Once the pictures are set aside, reproduce the remaining data exactly.

Supplied data:
--*--

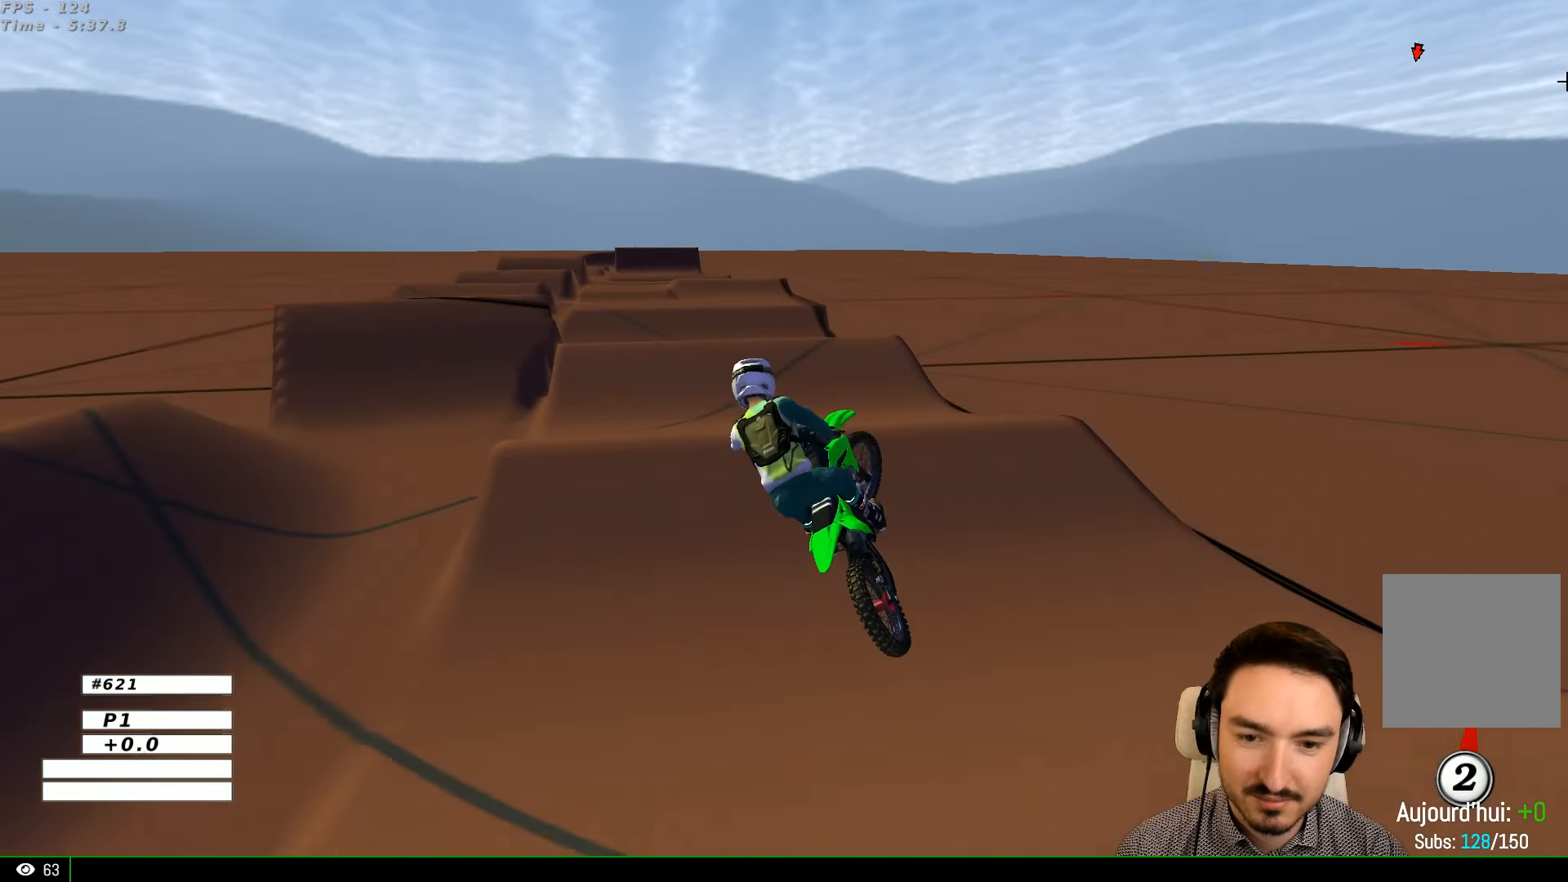
{"dt_ms": 500, "buttons": [], "left_stick": "down-right", "right_stick": "center", "events": [[167, "left_stick", "down"], [367, "left_stick", "down-right"]]}
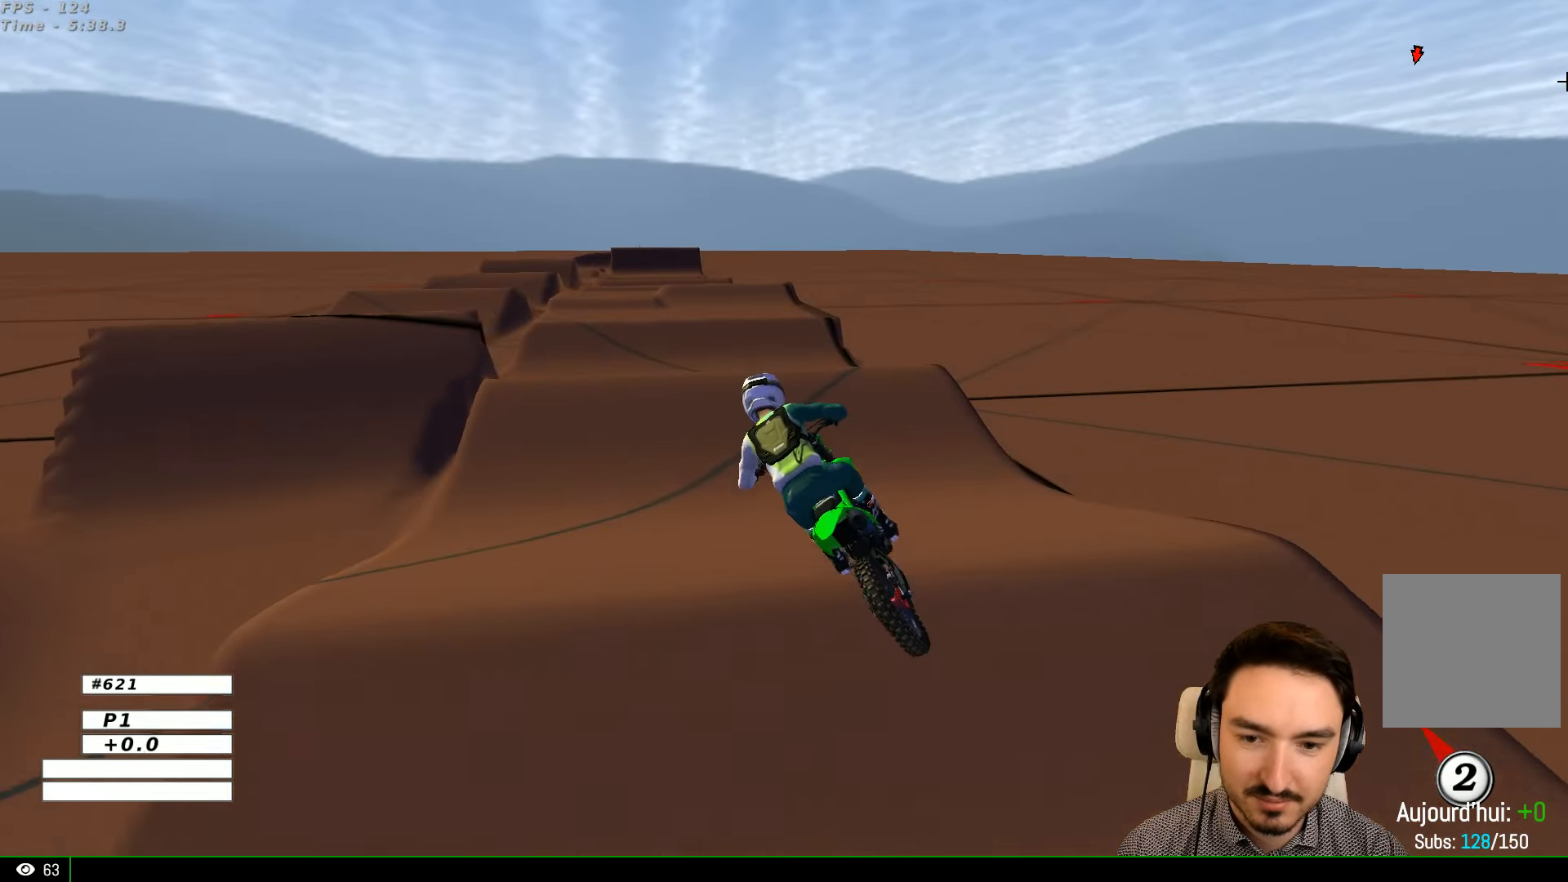
{"dt_ms": 500, "buttons": ["R2"], "left_stick": "right", "right_stick": "center", "events": [[234, "R2", "down"], [234, "left_stick", "center"], [434, "left_stick", "right"]]}
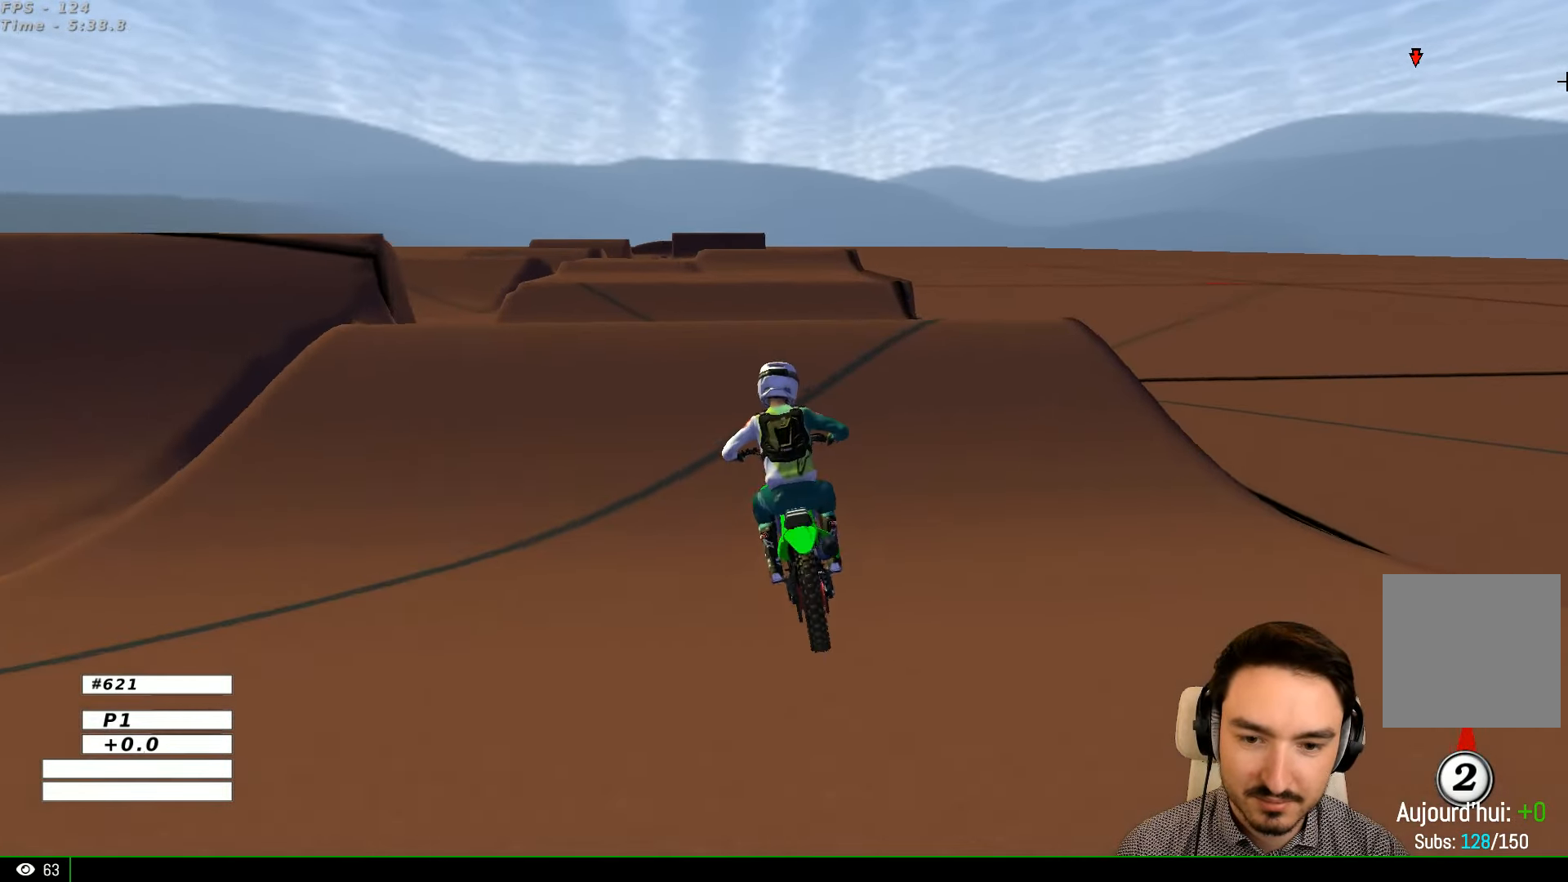
{"dt_ms": 500, "buttons": ["R2"], "left_stick": "down", "right_stick": "center", "events": [[134, "left_stick", "center"], [200, "R2", "up"], [334, "R2", "down"], [434, "left_stick", "down"]]}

--*--

Task result:
{"dt_ms": 500, "buttons": [], "left_stick": "down-right", "right_stick": "center", "events": [[167, "left_stick", "down"], [367, "left_stick", "down-right"]]}
{"dt_ms": 500, "buttons": ["R2"], "left_stick": "right", "right_stick": "center", "events": [[234, "R2", "down"], [234, "left_stick", "center"], [434, "left_stick", "right"]]}
{"dt_ms": 500, "buttons": ["R2"], "left_stick": "down", "right_stick": "center", "events": [[134, "left_stick", "center"], [200, "R2", "up"], [334, "R2", "down"], [434, "left_stick", "down"]]}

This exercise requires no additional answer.